Protesters gather at Philadelphia Energy Solutions refinery, want plant to shut down

Sixteen police cars lined the street near 28th Street and Passyunk Avenue in South Philadelphia Tuesday afternoon as protesters, who say they want the Philadelphia Energy Solutions refinery shut down, blocked the intersection into the plant.
Photo credit Kim Glovas/KYW Newsradio
By KYW Newsradio 1060
PHILADELPHIA (KYW Newsradio) — Sixteen police cars lined the street near 28th Street and Passyunk Avenue in South Philadelphia Tuesday afternoon as protesters, who say they want the Philadelphia Energy Solutions refinery shut down, blocked the intersection into the plant. 

Dozens of protesters blocked the street for about five minutes before they moved into a nearby park. 

Activists carrying signs reading "Stop Polluting the Poor" and "We have a right to breathe without disease" are angry because they claim PES has been polluting these neighborhoods for a long time, and people are dying. 

Avery Broughton is a high school senior who joined the action.

"Everybody that lives in Philly is directly affected. But they have family members who have died of cancer, they're the ones with asthma and they don't even know about the refinery and the effects that it has. And so it's so important that we are out here doing this today," Broughton said. 

Protest at PES refinerybegins. “We want to breathe!” ⁦@KYWNewsradiopic.twitter.com/siY5BG5Bfi

— Kim Glovas (@KimGlovas) June 25, 2019

Sylvia Bennett was rocked from her bed when the fire and explosions hit last Friday. 
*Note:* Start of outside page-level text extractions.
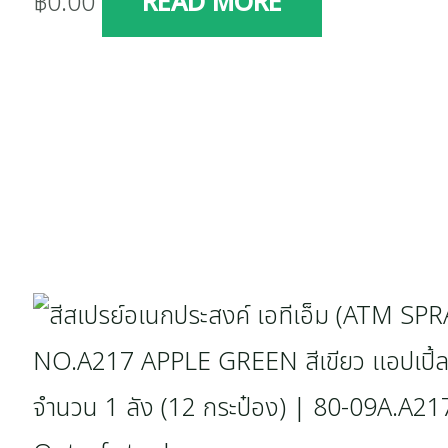
฿
0.00
READ MORE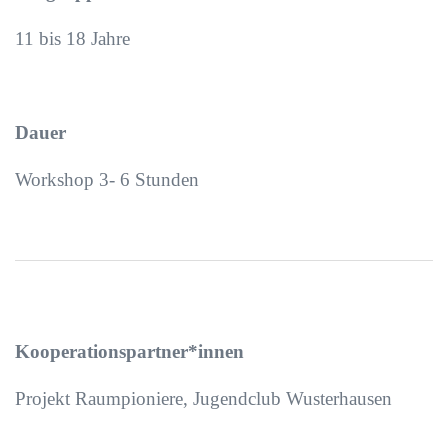
11 bis 18 Jahre
Dauer
Workshop 3- 6 Stunden
Kooperationspartner*innen
Projekt Raumpioniere, Jugendclub Wusterhausen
"I heard a boom, boom. When I woke up and watched the news, I seen what was going on, I said 'Thank you! Thank you! You sent a message to all the people,'" Bennett said. 

Bennett says the fire and explosions meant city officials couldn't ignore the neighbors' complaints any more. 

Kilynn Johnson lives nearby and says she woke up last Friday with a headache, feeling nauseous, her asthma was acting up and she ended up in the hospital.

"The chemicals that they use, it's like really killing us, it's killing us slowly. That's what it's doing, not just, you know, for our children. What about our children, what about our senior citizens?"

Philly Thrive, which organized the event, started protesting PES even before the two fires this month and plans to continue.